In der ersten TV-Debatte attackieren beide den Gegner vor allem mit persönlichen Vorwürfen und streiten sich am Ende über ihr jeweiliges Golf-Handicap.

Man musste mit dem Schlimmsten rechnen bei dem Ereignis, das vielerorts bereits als entscheidender Höhepunkt des amerikanischen Wahlkampfs gilt. Aber um es gleich vorwegzunehmen: Immerhin hatte der 81-jährige Joe Biden bei der ersten TV-Debatte in Atlanta kein völliges Blackout, und der 78-jährige Donald Trump hielt sich einigermassen zurück.

Ein Triumph war die Debatte vom Donnerstagabend (Ortszeit) allerdings für keinen der beiden. Vor allem am Anfang wirkte Biden fahrig und wacklig. Dass man am Fernseher jeweils beide Gesichter sah, gereichte Biden auch nicht zum Vorteil. Während Trump sprach, blickte Biden gelegentlich völlig ins Leere. Im umgekehrten Fall wurde man Zeuge von Trumps seltsamen Grimassen.

«Der wirkliche Trottel»

Später holte Biden auf, wirkte konzentrierter und konnte einige rhetorische Treffer landen. Aber als Zuschauer war es, als ob man einen Hochseilakt beobachtete: Man fürchtete sich unaufhörlich vor einem Absturz. Trump wirkte demgegenüber bedeutend energiegeladener.

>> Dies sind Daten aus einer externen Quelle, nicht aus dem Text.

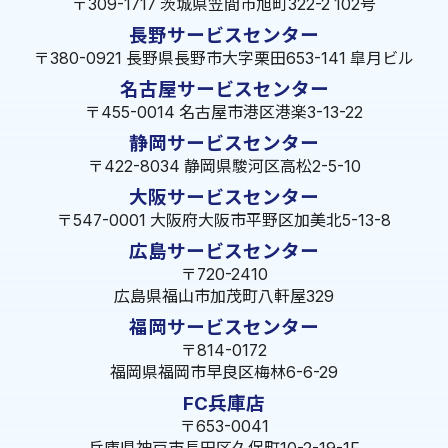
〒309-1717 茨城県笠間市旭町322-2 102号
長野サービスセンター
〒380-0921 長野県長野市大字栗田653-141 皐月ビル
名古屋サービスセンター
〒455-0014 名古屋市港区港楽3-13-22
静岡サービスセンター
〒422-8034 静岡県駿河区高松2-5-10
大阪サービスセンター
〒547-0001 大阪府大阪市平野区加美北5-13-8
広島サービスセンター
〒720-2410
広島県福山市加茂町八軒屋329
福岡サービスセンター
〒814-0172
福岡県福岡市早良区梅林6-6-29
FC兵庫店
〒653-0041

Allerdings hatten seine Antworten, im Gegensatz zu jenen von Biden, oft herzhaft wenig mit den Fragen zu tun. Einmal wurde er beispielsweise um eine Stellungnahme zum Klimawandel gebeten. Stattdessen sprach er davon, wie sehr ihn die Polizisten lieben würden. Bei fast jeder seiner Antworten kam er auf die illegale Einwanderung zu sprechen. Auch auf die Frage nach der Opioidkrise brachte er lediglich die Immigranten ins Spiel.

In einem der wenigen Momente, in denen Biden richtig emotional wurde und etwas Regung in sein starres Gesicht kam, erwähnte er, Trump habe tote amerikanische Soldaten «Trottel und Verlierer» genannt, und fügte dann hinzu, der wirkliche Trottel hier sei Trump.

Sein Kontrahent stritt ab, jemals so etwas gesagt zu haben, und lenkte das Thema stattdessen auf Bidens Sohn Hunter und dessen ominösen Laptop. Biden hatte bei Trump offenbar einen wunden Punkt getroffen, denn Trump kam später darauf zurück und sagte, die Generäle würden Biden hassen, ihn hingegen lieben.

«Die USA auf dem Niveau eines Drittweltlands»

Auf die Frage nach dem Sturm auf das Capitol am 6. Januar wich Trump aus und behauptete, die damalige Speakerin Nancy Pelosi sei verantwortlich gewesen, was sie auch selbst zugegeben habe. Als die Moderatoren von ihm wissen wollten, ob er dieses Mal das Wahlresultat akzeptieren würde, antwortete er: «Wenn die Wahl fair und legal ist.»

Trump sprach immer wieder davon, dass die USA nicht mehr respektiert würden und auf das Niveau eines Drittweltlands gesunken seien, worauf Biden jeweils entgegnete, Amerika sei die grösste und mächtigste Nation, und es habe noch nie einen Präsidenten im Land gegeben, der es als gescheiterten Staat bezeichnet habe wie Trump.

Man misst die beiden mit ungleichen Ellen

Sowohl Biden wie Trump versuchten immer wieder, den Gegner als schlechtesten Präsidenten der Geschichte darzustellen. Einen seltsamen Tiefpunkt erreichte die Debatte gegen Ende, als sich die beiden über ihr jeweiliges Golf-Handicap stritten. Und natürlich musste Biden auch Trumps «Sex mit einem Pornostar» erwähnen, worauf Trump erwiderte, er habe nie Sex mit einem Pornostar gehabt.

Unter dem Strich muss man festhalten, dass Trump zwar oft Un- oder Halbwahrheiten zum Besten gab und Biden im grossen Ganzen vernünftiger argumentierte als Trump, aber Biden vermutlich von einem grossen Teil des Publikums als grau, uncharismatisch und langweilig wahrgenommen wurde.

Bei Biden wird Unkonzentriertheit sofort mit seinem fortgeschrittenen Alter in Verbindung gebracht; bei Trump nicht. Trumps Tendenz, kaum je wirklich auf die gestellten Fragen zu antworten, nehmen möglicherweise viele im Gegenteil als erfrischende, resolute Entschiedenheit wahr.